Underinvestment isn’t just for lower-value homes either. Owners of 3 million homes valued between $250,00 and $300,000 in 2001 spent less than $1,000 a year on maintenance between 2000 and 2005. The same amount goes for 2.2 million owners of homes priced at $300,000 or more.
Even landlords will see the need to upgrade their properties. In 2005, the study says inflation-adjusted spending on improvements and maintenance per rental unit averaged almost 35 percent below its peak levels spent in the late-1980s.
The report also addresses how the age of America’s housing, rising energy prices and ownership demographics will continue to propel the remodeling industry up 44 percent by 2015.
- About one-third of the nation’s owner-occupied homes is at least 45 years old and another one-third is between 25 and 45 years old.
- Owners of older homes will have to address rising energy costs. For example, homes built in the Northeast since 1990 use about 30 percent less energy per square foot on average than those built before 1970. Regardless of a home’s age, more homeowners put energy efficiency on the top of their concerns.
- The growth in senior, minority and nonfamily households will make up the fastest-growing segments of homeowners. All these groups tend to hire professional contractors rather than do it themselves.
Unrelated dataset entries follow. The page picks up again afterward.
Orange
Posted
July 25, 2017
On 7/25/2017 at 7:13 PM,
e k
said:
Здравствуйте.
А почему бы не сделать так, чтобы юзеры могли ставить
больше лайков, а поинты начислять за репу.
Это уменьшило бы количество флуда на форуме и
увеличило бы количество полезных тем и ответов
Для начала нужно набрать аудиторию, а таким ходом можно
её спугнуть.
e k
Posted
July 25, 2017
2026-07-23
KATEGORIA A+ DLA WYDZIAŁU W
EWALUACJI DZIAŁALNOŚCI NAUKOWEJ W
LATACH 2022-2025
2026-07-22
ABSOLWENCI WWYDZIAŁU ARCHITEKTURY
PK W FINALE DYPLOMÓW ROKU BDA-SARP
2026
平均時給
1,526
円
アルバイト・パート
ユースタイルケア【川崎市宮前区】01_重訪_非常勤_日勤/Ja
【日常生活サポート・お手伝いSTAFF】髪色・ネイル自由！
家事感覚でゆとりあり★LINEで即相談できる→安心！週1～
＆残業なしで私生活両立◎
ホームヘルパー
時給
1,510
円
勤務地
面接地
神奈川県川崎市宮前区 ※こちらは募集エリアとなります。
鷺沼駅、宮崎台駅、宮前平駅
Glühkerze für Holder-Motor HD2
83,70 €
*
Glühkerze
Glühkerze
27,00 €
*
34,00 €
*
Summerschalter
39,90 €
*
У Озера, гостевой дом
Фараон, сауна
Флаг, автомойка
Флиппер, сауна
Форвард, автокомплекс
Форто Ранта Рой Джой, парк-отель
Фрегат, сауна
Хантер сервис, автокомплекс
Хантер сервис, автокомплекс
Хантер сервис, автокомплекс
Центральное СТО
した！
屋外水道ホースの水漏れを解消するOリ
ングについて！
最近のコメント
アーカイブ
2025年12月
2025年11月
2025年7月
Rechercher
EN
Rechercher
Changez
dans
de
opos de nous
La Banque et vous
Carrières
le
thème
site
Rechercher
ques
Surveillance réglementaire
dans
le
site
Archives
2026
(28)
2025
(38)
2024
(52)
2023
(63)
This reflects the fact these groups are more likely to replace equipment and to live in urban areas.
Full-scale remodeling of kitchens and baths certainly isn’t going away, just taking a breather from the strong pace that saw the remodeling market double in 10 years, reaching a high of $280 billion in 2005.
“As the housing market correction has progressed,” the report states, “many potential remodeling projects, like many potential home purchases, are being deferred until local home prices hit bottom.”
Housing prices continued to fall in some housing markets around the nation, according to a government agency report released last month covering price changes during the fourth quarter of 2006, but overall showed modest growth.
Nationally, home prices rose 5.9 percent, compared to the fourth quarter of 2005, according to the Office of Federal Housing Enterprise Oversight, and 1.1 percent from the third quarter of 2006. However, year-over-year price increases were the lowest recorded since 1999.
“House price appreciation is, for now, more in line with historical norms,” said James Lockhart, OFHEO director, in a statement.